When one goes about opening a gallery, details matter and it was an eye opening experience to see the galleries from a funtional/business standpoint. I even took pictures! (The comments next to the pictures are for my architect, Liz Hedrick, so that she could start to get an idea of what my Portland Gallery will look like. I'll post her drawings once they are ready.)
You learn lots of interesting things looking at the ceiling: its best to have three kinds of lights (one of the three being natural light), outlets and input jacks up there are a good idea for video art...luckily wireless technology has solved much of that. Ceilings to galleries are like shoes to people: you can tell alot about someone by the shoes they wear. Ditto for gallery ceilings. The light, above left, is the current standard in Chelsea gallery lighting by the way.
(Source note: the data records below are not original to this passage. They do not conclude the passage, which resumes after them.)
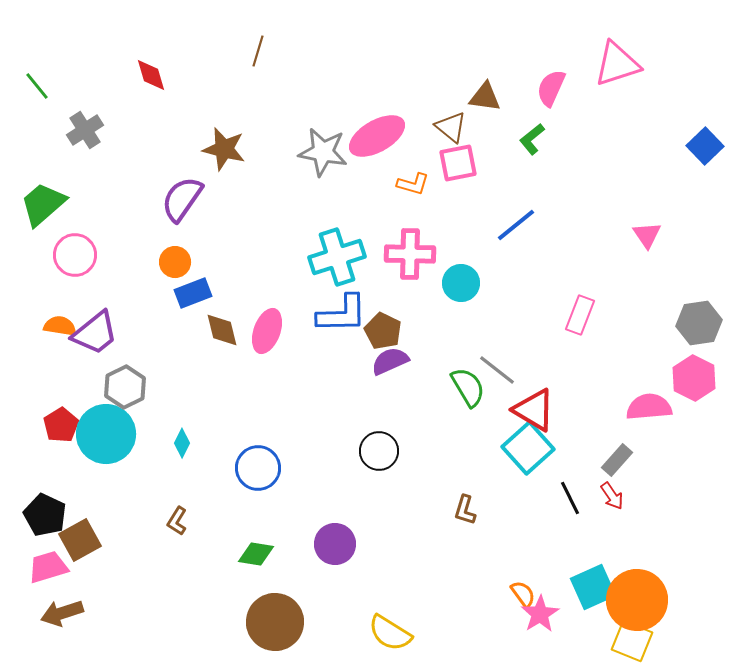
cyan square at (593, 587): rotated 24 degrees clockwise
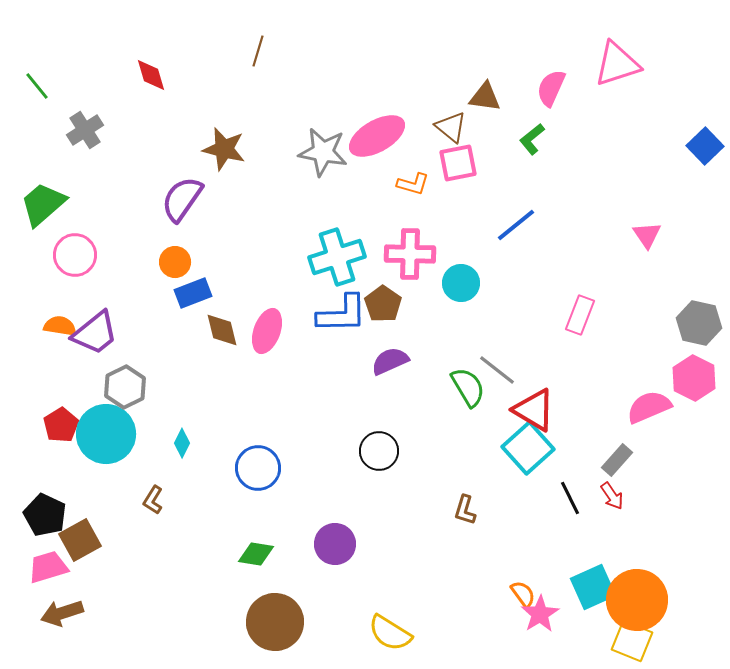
gray hexagon at (699, 323): rotated 21 degrees clockwise
brown pentagon at (383, 331): moved 27 px up; rotated 9 degrees clockwise
pink semicircle at (649, 407): rotated 18 degrees counterclockwise
brown L-shape at (177, 521): moved 24 px left, 21 px up
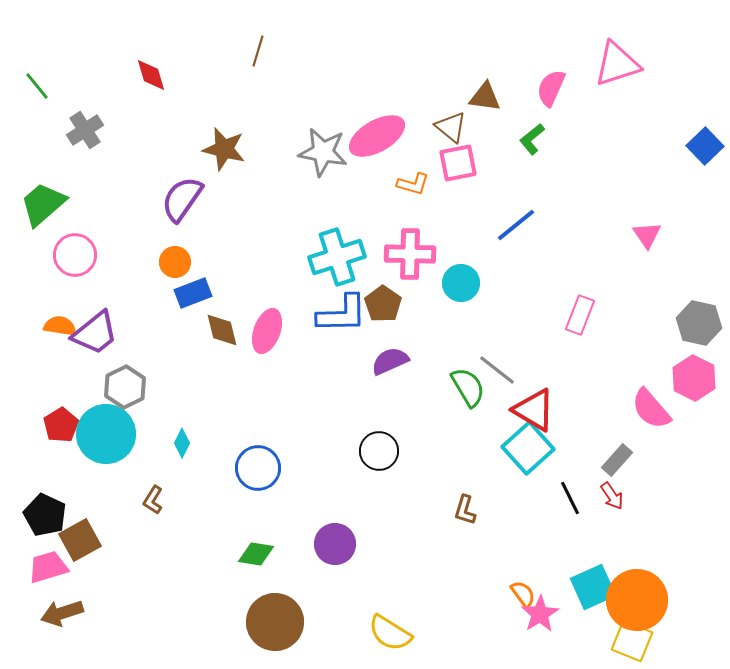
pink semicircle at (649, 407): moved 2 px right, 2 px down; rotated 108 degrees counterclockwise
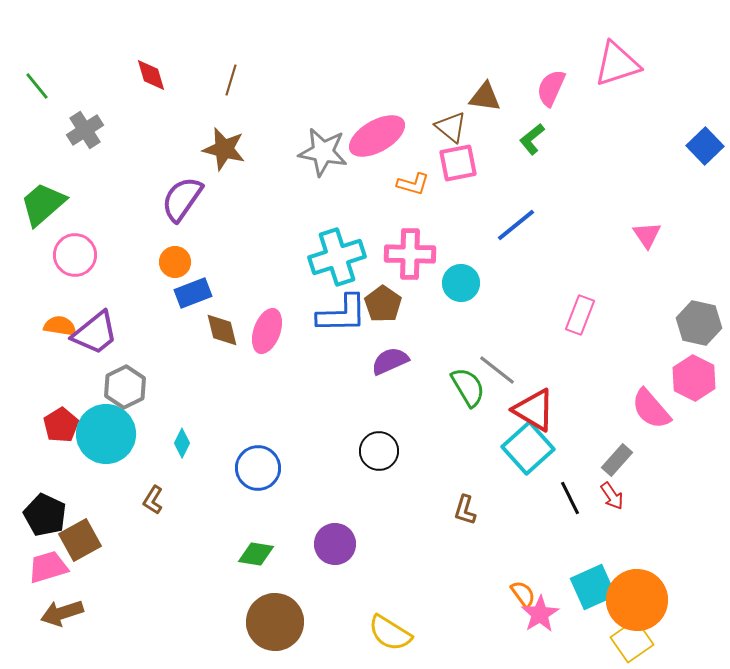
brown line at (258, 51): moved 27 px left, 29 px down
yellow square at (632, 641): rotated 33 degrees clockwise
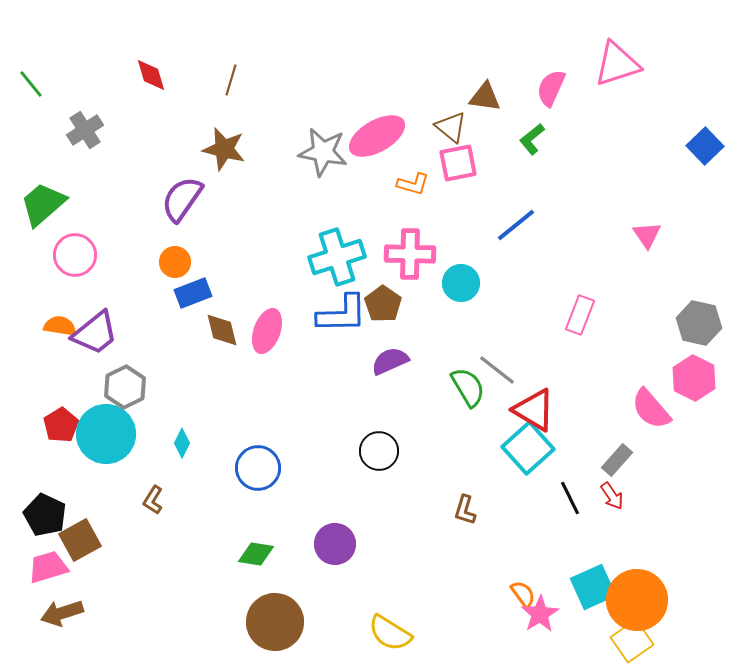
green line at (37, 86): moved 6 px left, 2 px up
We had a great time evaluating galleries independent of their reputations and who they represented; instead our criteria consisted of how well the office was designed, how did the walls meet the floor, proportions of the galleries and of course the ceilings!
The one mistake that most young galleries make? Too small of an office. But see below.
Not entirely surprising, some of the hottest galleries in Chelsea have some of the worst planned and finished spaces. A plugged-in little bird told me that the lack of professionalism is somewhat intentional: non-professionalism as a marketing identity. Is it working? I'm not naming names but given the artists they represent, these intentionally(?) scrappy dealers seem to be far more savvy than they let on.